[Bristol Press] City leaders lobby for relief of unfunded mandates

February 10, 2011

Story as appeared in the Bristol Press
by Steve Collins

BRISTOL PRESS — City leaders headed to Hartford Thursday to pleas for relief from unfunded mandates they say makes it tough to balance local budgets.

“This is the time. This is the year to proceed on this,” said state Rep. Whit Betts, a Bristol Republican.

Coming together with leaders from Plymouth, Plainville, New Britain and other Central Connecticut cities and towns, officials said they need relief so they can deal with looming aid cuts without slicing services or hiking taxes.

“This is a critical issue,” said Bristol School Superintendent Philip Streifer.

While costs keep rising because of mandates, he said, the state is covering less and less of the overall education costs.

Among the mandates cited by officials are those requiring particular programs for special education students, in-school suspension programs, prevailing wages laws for municipal projects and requirements that cities store possessions of evicted tenants.

“Lifting or easing the mandates could free up much needed cash for public safety, public works and other essentials,” Mayor Art Ward said.

Without mandate relief, regular education of students will decline, Streifer said.

State lawmakers and Gov. Dannel Malloy have expressed sympathy to calls for mandate relief, but have taken few concrete steps to do it. At stakes are millions of dollars for cities such as Bristol.

State Sen. Jason Welch, a Bristol Republican, urged lawmakers to get relief measures out of committee and on to Malloy’s desk.

Local government officials said this time they may make some strides.

Ward said that for three years, “we’ve been advocating for unfunded mandate relief. I don’t think the time is more opportune than it is right now.”

The mayor said cities are likely to face cuts while still funding mandates.
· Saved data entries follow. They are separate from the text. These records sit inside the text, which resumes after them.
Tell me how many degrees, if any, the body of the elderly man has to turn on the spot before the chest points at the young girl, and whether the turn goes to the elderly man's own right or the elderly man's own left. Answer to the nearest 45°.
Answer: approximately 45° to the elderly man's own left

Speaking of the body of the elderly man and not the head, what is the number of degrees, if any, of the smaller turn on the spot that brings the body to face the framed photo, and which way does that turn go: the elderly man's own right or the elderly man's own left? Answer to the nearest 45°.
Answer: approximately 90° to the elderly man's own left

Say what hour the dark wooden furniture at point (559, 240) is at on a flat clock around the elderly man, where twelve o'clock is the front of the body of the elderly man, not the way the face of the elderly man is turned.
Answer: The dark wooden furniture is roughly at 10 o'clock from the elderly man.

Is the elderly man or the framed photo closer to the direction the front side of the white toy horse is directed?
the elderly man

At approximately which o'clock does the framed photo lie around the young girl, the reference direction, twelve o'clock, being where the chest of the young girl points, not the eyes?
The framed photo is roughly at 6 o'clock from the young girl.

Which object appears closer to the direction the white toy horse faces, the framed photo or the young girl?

To continue offering services, temporary relief from mandates will let local officials use money.

“Without them it’s evident we’ll need to raise taxes.”

Betts called mandate relief “a very attractive alternative” to raising taxes or cutting programs.

“We are speaking as one voice, as Republicans, as Democrats,” Betts said.

At a press conference in the legislative office building, the officials displayed thick binder full of mandated programs and services. They said most of them are probably good policies but some at least can be shelved until better times.

Others may have outlived their usefulness, Ward said. He asked legislator to form a commission to review all mandates and determine which could be junked entirely.

Welch said that progress is crucial.

Mandates “are breaking municipal budgets,” Welch said.

“Our goal now is to get these thick lists of mandates thinned out,” Welch said. “The thinner and lighter the lists get, the better off all of our towns and taxpayers will be.”